→ Using the information:
1. Revise the mailing list thread about 0-byte derived types by writing out the passage starting at "[mpich2-dev] 0 byte" and ending at "untested for years.", with "pointless" swapped for "needless".
2. Copy all of the records below word for word, leaving the pictures out of your answer.

[mpich2-dev] 0 byte derived types

Dave Goodell goodell at mcs.anl.gov
Mon May 7 14:23:02 CDT 2012


FYI, I've added a test for this in r9835.  Stock MPICH2 passed it, although I made a few fixes in r9836 to avoid doing some pointless communication.  It looks like there was a potential bug in the heterogeneous support case (now fixed), but all of that support has been untested for years.

-Dave

On Apr 23, 2012, at 10:22 AM CDT, Jeff Hammond wrote:

> If you read Brian's email, he indicates that there is a problem with
> PAMI, but this is also a problem at the MPI level, if one is to
> believe the comment in BLACS.  Lee noted that he had to workaround
> this problem with NEC-MPI as well, so it appears to be a corner case
> that is overlooked in multiple implementations (for good reason; this
> use case is ridiculous).
> 
> Thanks,
> 
> Jeff
> 
> On Mon, Apr 23, 2012 at 10:19 AM, Dave Goodell <goodell at mcs.anl.gov> wrote:
>> The assert you quote in the oldest email in the thread is in PAMI code, so I don't think this is directly an MPICH2 bug.  I do agree, however, that zero-size, non-zero-count bcast should be tested in our test suite and that we have a coverage gap here.
>> 
>> I'll add creating a test for this to my TODO list.
>> 
>> -Dave
>> 
>> On Apr 23, 2012, at 9:23 AM CDT, Jeff Hammond wrote:
>> 
>>> A bug appeared when BGP came online and has reappared on BGQ.  It
>>> relates to MPI_Bcast of a non-zero number of 0-byte derived datatypes.

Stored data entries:
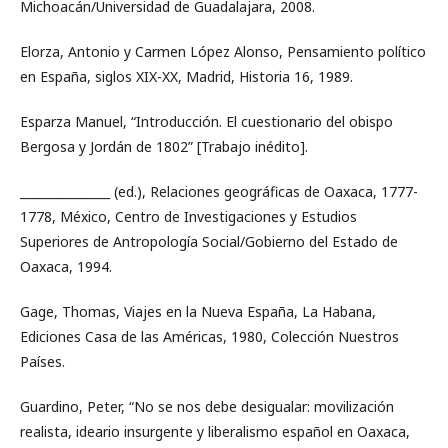
Michoacán/Universidad de Guadalajara, 2008.
Elorza, Antonio y Carmen López Alonso, Pensamiento político
en España, siglos XIX-XX, Madrid, Historia 16, 1989.
Esparza Manuel, “Introducción. El cuestionario del obispo
Bergosa y Jordán de 1802” [Trabajo inédito].
_______________ (ed.), Relaciones geográficas de Oaxaca, 1777-
1778, México, Centro de Investigaciones y Estudios
Superiores de Antropología Social/Gobierno del Estado de
Oaxaca, 1994.
Gage, Thomas, Viajes en la Nueva España, La Habana,
Ediciones Casa de las Américas, 1980, Colección Nuestros
Países.
Guardino, Peter, “No se nos debe desigualar: movilización
realista, ideario insurgente y liberalismo español en Oaxaca,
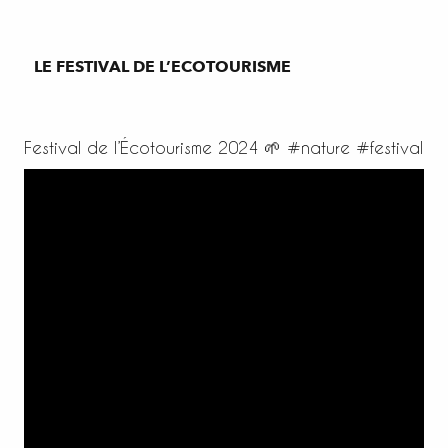
LE FESTIVAL DE L’ECOTOURISME
Festival de l’Écotourisme 2024 🌱 #nature #festival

→ Answers to the exercises:
1.
[mpich2-dev] 0 byte derived types

Dave Goodell goodell at mcs.anl.gov
Mon May 7 14:23:02 CDT 2012


FYI, I've added a test for this in r9835.  Stock MPICH2 passed it, although I made a few fixes in r9836 to avoid doing some needless communication.  It looks like there was a potential bug in the heterogeneous support case (now fixed), but all of that support has been untested for years.

2.
Michoacán/Universidad de Guadalajara, 2008.
Elorza, Antonio y Carmen López Alonso, Pensamiento político
en España, siglos XIX-XX, Madrid, Historia 16, 1989.
Esparza Manuel, “Introducción. El cuestionario del obispo
Bergosa y Jordán de 1802” [Trabajo inédito].
_______________ (ed.), Relaciones geográficas de Oaxaca, 1777-
1778, México, Centro de Investigaciones y Estudios
Superiores de Antropología Social/Gobierno del Estado de
Oaxaca, 1994.
Gage, Thomas, Viajes en la Nueva España, La Habana,
Ediciones Casa de las Américas, 1980, Colección Nuestros
Países.
Guardino, Peter, “No se nos debe desigualar: movilización
realista, ideario insurgente y liberalismo español en Oaxaca,
LE FESTIVAL DE L’ECOTOURISME
Festival de l’Écotourisme 2024 🌱 #nature #festival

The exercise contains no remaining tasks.